Exercise prompt: Report, word for word, every line of the material that contains "conférence".

### Dataset entries ###

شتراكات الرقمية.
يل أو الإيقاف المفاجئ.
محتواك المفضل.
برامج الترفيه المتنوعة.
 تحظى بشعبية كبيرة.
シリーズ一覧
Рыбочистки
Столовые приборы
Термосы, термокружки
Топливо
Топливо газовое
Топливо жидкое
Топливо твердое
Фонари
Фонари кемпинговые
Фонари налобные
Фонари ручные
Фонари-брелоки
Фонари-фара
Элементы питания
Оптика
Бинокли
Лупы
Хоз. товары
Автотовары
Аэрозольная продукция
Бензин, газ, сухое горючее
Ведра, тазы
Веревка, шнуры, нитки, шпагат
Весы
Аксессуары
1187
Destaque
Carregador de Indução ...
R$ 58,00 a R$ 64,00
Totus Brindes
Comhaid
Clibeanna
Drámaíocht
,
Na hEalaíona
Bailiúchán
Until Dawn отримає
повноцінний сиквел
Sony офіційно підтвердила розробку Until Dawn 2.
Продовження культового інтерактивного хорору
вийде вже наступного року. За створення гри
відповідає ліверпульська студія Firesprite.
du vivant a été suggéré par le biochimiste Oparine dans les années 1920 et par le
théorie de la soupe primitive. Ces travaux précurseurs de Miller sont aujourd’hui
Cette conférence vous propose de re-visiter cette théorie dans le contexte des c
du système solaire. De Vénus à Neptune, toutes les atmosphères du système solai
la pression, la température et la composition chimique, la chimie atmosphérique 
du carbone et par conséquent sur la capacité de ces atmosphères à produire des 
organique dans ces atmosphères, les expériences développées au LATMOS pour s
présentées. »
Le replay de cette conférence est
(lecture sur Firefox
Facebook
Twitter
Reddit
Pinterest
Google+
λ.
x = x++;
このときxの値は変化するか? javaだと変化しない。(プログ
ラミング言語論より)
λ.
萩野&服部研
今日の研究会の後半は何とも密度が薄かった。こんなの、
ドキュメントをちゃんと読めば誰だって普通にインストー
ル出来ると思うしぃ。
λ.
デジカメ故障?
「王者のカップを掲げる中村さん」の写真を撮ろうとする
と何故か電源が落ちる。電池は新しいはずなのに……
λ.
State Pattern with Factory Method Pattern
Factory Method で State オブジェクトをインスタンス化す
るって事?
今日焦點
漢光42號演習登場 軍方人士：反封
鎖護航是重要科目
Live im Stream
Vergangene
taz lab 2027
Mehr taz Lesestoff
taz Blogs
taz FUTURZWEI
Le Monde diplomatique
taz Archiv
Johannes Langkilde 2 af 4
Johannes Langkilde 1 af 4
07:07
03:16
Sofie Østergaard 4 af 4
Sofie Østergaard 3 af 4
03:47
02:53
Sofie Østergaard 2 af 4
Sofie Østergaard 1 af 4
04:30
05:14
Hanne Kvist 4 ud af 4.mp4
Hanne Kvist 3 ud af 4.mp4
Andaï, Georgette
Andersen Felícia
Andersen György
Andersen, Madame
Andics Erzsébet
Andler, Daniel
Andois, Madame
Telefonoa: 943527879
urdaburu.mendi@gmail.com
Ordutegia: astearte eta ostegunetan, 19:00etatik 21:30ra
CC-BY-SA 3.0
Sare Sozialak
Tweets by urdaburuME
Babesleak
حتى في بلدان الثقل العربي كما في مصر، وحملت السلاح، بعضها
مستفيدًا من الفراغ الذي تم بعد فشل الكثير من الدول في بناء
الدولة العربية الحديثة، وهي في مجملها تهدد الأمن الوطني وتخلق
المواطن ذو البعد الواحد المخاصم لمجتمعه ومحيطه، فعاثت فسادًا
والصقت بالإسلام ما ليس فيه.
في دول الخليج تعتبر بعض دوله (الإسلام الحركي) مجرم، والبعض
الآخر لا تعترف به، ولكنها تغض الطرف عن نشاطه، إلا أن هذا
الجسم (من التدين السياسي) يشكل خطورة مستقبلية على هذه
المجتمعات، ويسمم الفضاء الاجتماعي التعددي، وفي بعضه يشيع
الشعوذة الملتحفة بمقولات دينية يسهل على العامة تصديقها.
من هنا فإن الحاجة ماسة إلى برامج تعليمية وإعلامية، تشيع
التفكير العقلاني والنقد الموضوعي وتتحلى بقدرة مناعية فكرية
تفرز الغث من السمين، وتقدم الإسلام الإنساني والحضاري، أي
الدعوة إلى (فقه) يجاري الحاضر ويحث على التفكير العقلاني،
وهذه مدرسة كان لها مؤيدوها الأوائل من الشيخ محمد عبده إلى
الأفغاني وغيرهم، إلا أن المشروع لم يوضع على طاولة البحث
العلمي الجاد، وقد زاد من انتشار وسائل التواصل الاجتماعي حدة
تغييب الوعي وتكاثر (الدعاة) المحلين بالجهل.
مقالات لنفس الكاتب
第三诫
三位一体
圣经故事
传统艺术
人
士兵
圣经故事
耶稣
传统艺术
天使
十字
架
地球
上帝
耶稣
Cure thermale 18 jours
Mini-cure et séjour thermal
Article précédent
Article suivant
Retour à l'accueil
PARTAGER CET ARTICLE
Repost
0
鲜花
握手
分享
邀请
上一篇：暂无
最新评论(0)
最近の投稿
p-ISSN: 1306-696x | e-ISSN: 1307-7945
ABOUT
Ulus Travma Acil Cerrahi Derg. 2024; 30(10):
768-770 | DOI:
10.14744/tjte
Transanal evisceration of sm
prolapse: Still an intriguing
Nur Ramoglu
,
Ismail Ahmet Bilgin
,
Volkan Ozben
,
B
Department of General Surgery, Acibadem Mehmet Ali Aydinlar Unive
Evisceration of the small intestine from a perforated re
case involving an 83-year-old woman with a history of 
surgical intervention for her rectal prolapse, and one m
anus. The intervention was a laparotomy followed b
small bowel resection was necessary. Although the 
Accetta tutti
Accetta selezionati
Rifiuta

###

Exercise solution:
Cette conférence vous propose de re-visiter cette théorie dans le contexte des c
Le replay de cette conférence est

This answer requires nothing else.